§ **HOW TO COMPLETE THIS TASK**
Give every line of the data again, unchanged, but with no pictures.

§ **AVAILABLE DATA**
==================================================
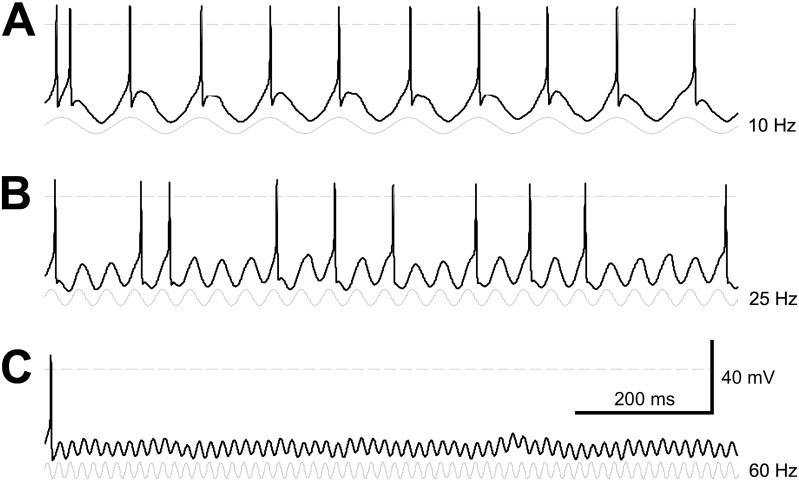
Patch-clamp recording of responses to sinusoidal stimulus currents.Representative membrane potential recordings from an A2o-type retinal ganglion cell, during intracellular injection of sinusoidal stimulation currents (70 pA) at (A) 10 Hz, (B) 25 Hz, and (C) 60 Hz. The frequency and phase of the injected currents are indicated by the sinusoids (gray) shown below each membrane potential recording (black). The dashed line indicates 0 mV.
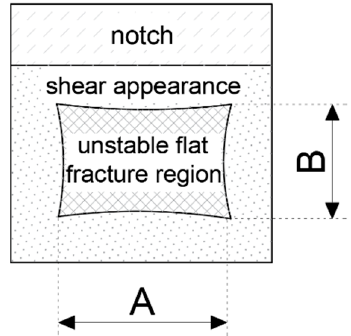
Figure 8. Flat fracture region with partially cleavage cracked zone (partially bri tt le) and surrounding shear generated fracture area.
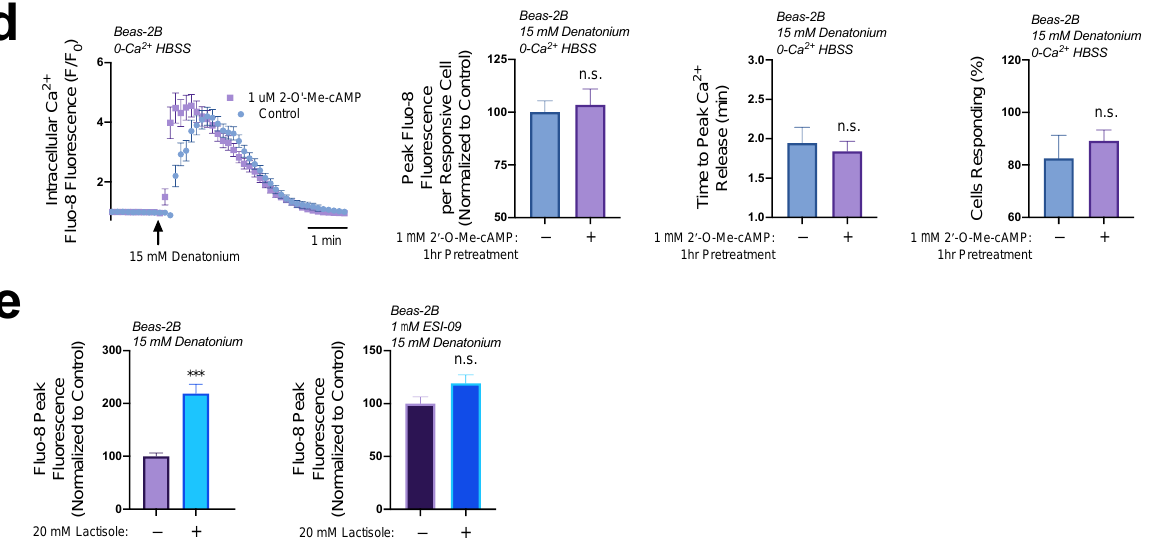
Figure 4. EPAC regulates ER Ca 2+ content and efflux. ( a ) The 20 mM lactisole treatment caused a sustained increase in cAMP as detected by Epac-S-H74 biosensor. ( b ) EPAC agonist 2 (cid:48) -O-Me-cAMP (1 µ M, 1 h pretreatment) increased peak ER Ca 2+ release by 25%, increased the magnitude of the initial linear slope by 50% but had no effect on total ER Ca 2+ content while antagonist ESI-09 (1 µ M, 1 h pretreatment) decreased peak ER Ca 2+ release by 25%, decreased the magnitude of initial linear slope by 35%, and reduced total ER Ca 2+ content by 30%. ( c ) EPAC agonist 2 (cid:48) -O-Me-cAMP (1 µ M, 1 h pretreatment) increased denatonium-induced Ca 2+ elevations by 1.8-fold, reduced the time it took to reach maximal Ca 2+ elevations by 30 s, and increased the Ca 2+ released per cell by 67%. In a similar experiment as ( d ) Beas-2Bs preincubated with 2 (cid:48) -O-Me-cAMP (1 µ M, 1 h) were stimulated with 15 mM denatonium in 0-Ca 2+ HBSS, revealing no significant changes in peak Ca 2+ elevations per cell or time to peak Ca 2+ elevation. ( e ) The 20 mM lactisole (1 h pretreatment) increases denatonium-induced Ca 2+ release by ~200% but is blocked by EPAC inhibitor ESI-09 (1 µ M for 1 h pretreatment). Traces are representative of ≥ 3 experiments. Bar graphs containing 2 comparisons were analyzed via t -test; bar graphs containing >2 comparisons were analyzed via ANOVA using Dunnett’s post-test for multiple comparisons * p < 0.05, ** p < 0.01, *** p < 0.001, “n.s.” represents no significance. Using thapsigargin to measure ER Ca 2+ content as described above in Section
==================================================
§ **EXERCISE RESPONSE**
Patch-clamp recording of responses to sinusoidal stimulus currents.Representative membrane potential recordings from an A2o-type retinal ganglion cell, during intracellular injection of sinusoidal stimulation currents (70 pA) at (A) 10 Hz, (B) 25 Hz, and (C) 60 Hz. The frequency and phase of the injected currents are indicated by the sinusoids (gray) shown below each membrane potential recording (black). The dashed line indicates 0 mV.
Figure 8. Flat fracture region with partially cleavage cracked zone (partially bri tt le) and surrounding shear generated fracture area.
Figure 4. EPAC regulates ER Ca 2+ content and efflux. ( a ) The 20 mM lactisole treatment caused a sustained increase in cAMP as detected by Epac-S-H74 biosensor. ( b ) EPAC agonist 2 (cid:48) -O-Me-cAMP (1 µ M, 1 h pretreatment) increased peak ER Ca 2+ release by 25%, increased the magnitude of the initial linear slope by 50% but had no effect on total ER Ca 2+ content while antagonist ESI-09 (1 µ M, 1 h pretreatment) decreased peak ER Ca 2+ release by 25%, decreased the magnitude of initial linear slope by 35%, and reduced total ER Ca 2+ content by 30%. ( c ) EPAC agonist 2 (cid:48) -O-Me-cAMP (1 µ M, 1 h pretreatment) increased denatonium-induced Ca 2+ elevations by 1.8-fold, reduced the time it took to reach maximal Ca 2+ elevations by 30 s, and increased the Ca 2+ released per cell by 67%. In a similar experiment as ( d ) Beas-2Bs preincubated with 2 (cid:48) -O-Me-cAMP (1 µ M, 1 h) were stimulated with 15 mM denatonium in 0-Ca 2+ HBSS, revealing no significant changes in peak Ca 2+ elevations per cell or time to peak Ca 2+ elevation. ( e ) The 20 mM lactisole (1 h pretreatment) increases denatonium-induced Ca 2+ release by ~200% but is blocked by EPAC inhibitor ESI-09 (1 µ M for 1 h pretreatment). Traces are representative of ≥ 3 experiments. Bar graphs containing 2 comparisons were analyzed via t -test; bar graphs containing >2 comparisons were analyzed via ANOVA using Dunnett’s post-test for multiple comparisons * p < 0.05, ** p < 0.01, *** p < 0.001, “n.s.” represents no significance. Using thapsigargin to measure ER Ca 2+ content as described above in Section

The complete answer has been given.